Obwohl von dem »überalterten Verband« nach Einschätzung des BfV »kaum noch außenwirksame
Aktivitäten« ausgehen, kommt das Amt dennoch zu einer erschreckenden
Erkenntnis: Da habe doch tatsächlich ein VVN-Vorsitzender »effiziente antifaschistische
Handlungsstrategien gegen Neonazi-Aufmärsche auf der Straße und gegen deren
staatliche Sanktionierung« gefordert. Außerdem werfe die VVN staatlichen
Institutionen regelmäßig vor, die zunehmenden Naziumtriebe zu dulden und gleichzeitig
antifaschistische Gruppen zu diffamieren. Wenn das nicht linksextremistisch
ist.
An der
in zwei Landesregierungen und etlichen Parlamenten sitzenden PDS interessiert
das Bundesamt neben den »extremistischen Strukturen in der Partei« besonders
ein innerer Parteikonflikt: nämlich die »Ambivalenz, einerseits auf verschiedenen
Ebenen in Regierungen und Verwaltungen mitzuarbeiten, andererseits aber das
Endziel der Partei eine über die Grenzen der bestehenden Gesellschaft
hinausweisende sozialistische Ordnung nicht aus den Augen zu verlieren«.
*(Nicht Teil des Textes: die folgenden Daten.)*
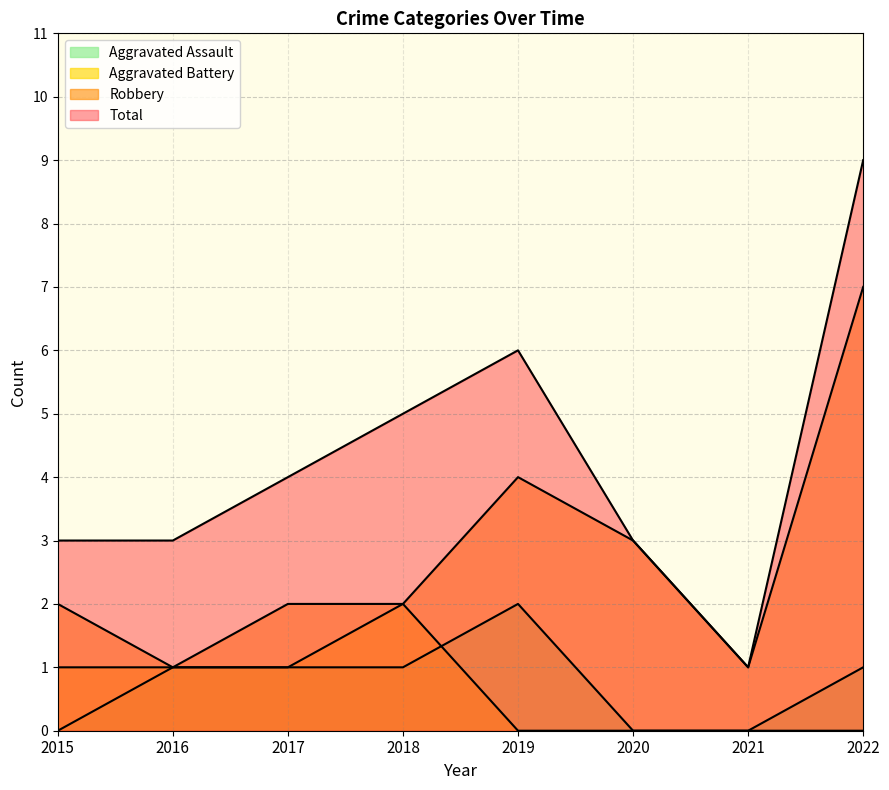

List the labels in order of Total value, largest first.

2022, 2019, 2018, 2017, 2015, 2016, 2020, 2021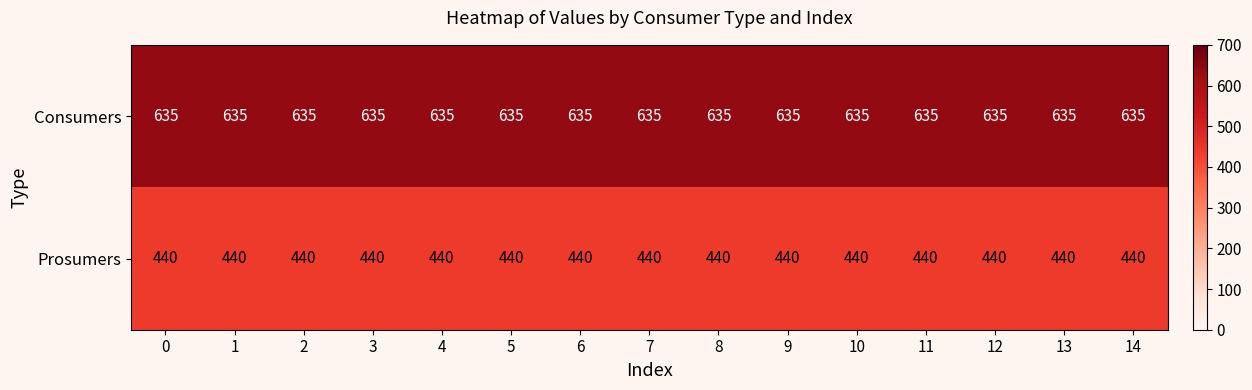

What is the spread (max minus min) of values at 10?

195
Besonders verdächtig scheint ein Zitat aus der PDS-Zeitschrift Disput :
»Es ist unsere Überzeugung, daß die Gesellschaft verändert werden muß und
verändert werden kann und zwar zum Besseren für die Menschen.«
In der
Rubrik »Agitations- und Kommunikationsmedien« kommt auch eine Tageszeitung zu
Ehren: die junge Welt , nach Einschätzung des BfV ein »bedeutendes
Printmedium im linksextremistischen Bereich«. Einzelne ihrer
Redaktionsmitglieder und ein großer Teil der Stamm- und Gastautoren seien dem
»linksextremistischen Spektrum« zuzuordnen. Die Zeitung pflege eine »streng
ideologische, antikapitalistische Ausrichtung« und propagiere die Errichtung
einer sozialistischen Gesellschaft.
Streng
ideologisch das darf man getrost zurückgeben , aber nie und nimmer kapitalismuskritisch
befaßt sich der »Verfassungsschutzbericht« nicht nur mit Rechts-, Links- und
Ausländerextremisten, sondern er behandelt auch das Bundesamt für Verfassungsschutz
selbst allerdings nicht als gefährlich-obskure Organisation unter der Rubrik
»Sicherheitsextremismus und verfassungswidrige Bestrebungen«, sondern
verblüffenderweise als integralen Bestandteil und Garant der Demokratie
obwohl doch das BfV als Geheimdienst gerade demokratischen Prinzipien der
Transparenz und Kontrollierbarkeit widerspricht. Und so verliert er auch kein
Wort etwa über die hochproblematische Infiltration und Finanzierung der rechten
Szene. Kein Wort über die Verstrickung des »Verfassungsschutzes« in kriminelle
Machenschaften. Kein Wort beispielsweise darüber, daß V-Leute die expandierende
Neonazi-Musikszene lange Zeit fest im Griff hatten und mit volksverhetzenden,
zum Mord an Juden, Künstlern und Politikern aufrufenden CDs versorgten.
Recht
informativ hingegen sind die Strukturdaten des BfV: So erhielt das Bundesamt
2004 einen offenen Zuschuß aus dem Bundeshaushalt in Höhe von 141 Millionen Euro
(die verdeckten Gelder werden nicht ausgewiesen) und hatte knapp 2500 Bedienstete;
der Militärische Abschirmdienst (MAD) mit knapp 1300 Bediensteten erhielt 73,5
Millionen Euro. In NADIS, dem Nachrichtendienstlichen Informationssystem aller
bundesdeutschen Geheimdienste des Bundes und der Länder, waren Anfang 2005 mehr
als eine Million personenbezogener Eintragungen gespeichert, davon über die
Hälfte aufgrund von Sicherheits-überprüfungen in sicherheitsempfindlichen
Behörden und Betrieben. Wie viele V-Leute das BfV in welche Gruppen und Szenen
eingeschleust hat, bleibt jedoch ebenso sein Geheimnis wie eine Antwort auf die
Frage, was in dem VS-Bericht Information, was Desinformation ist.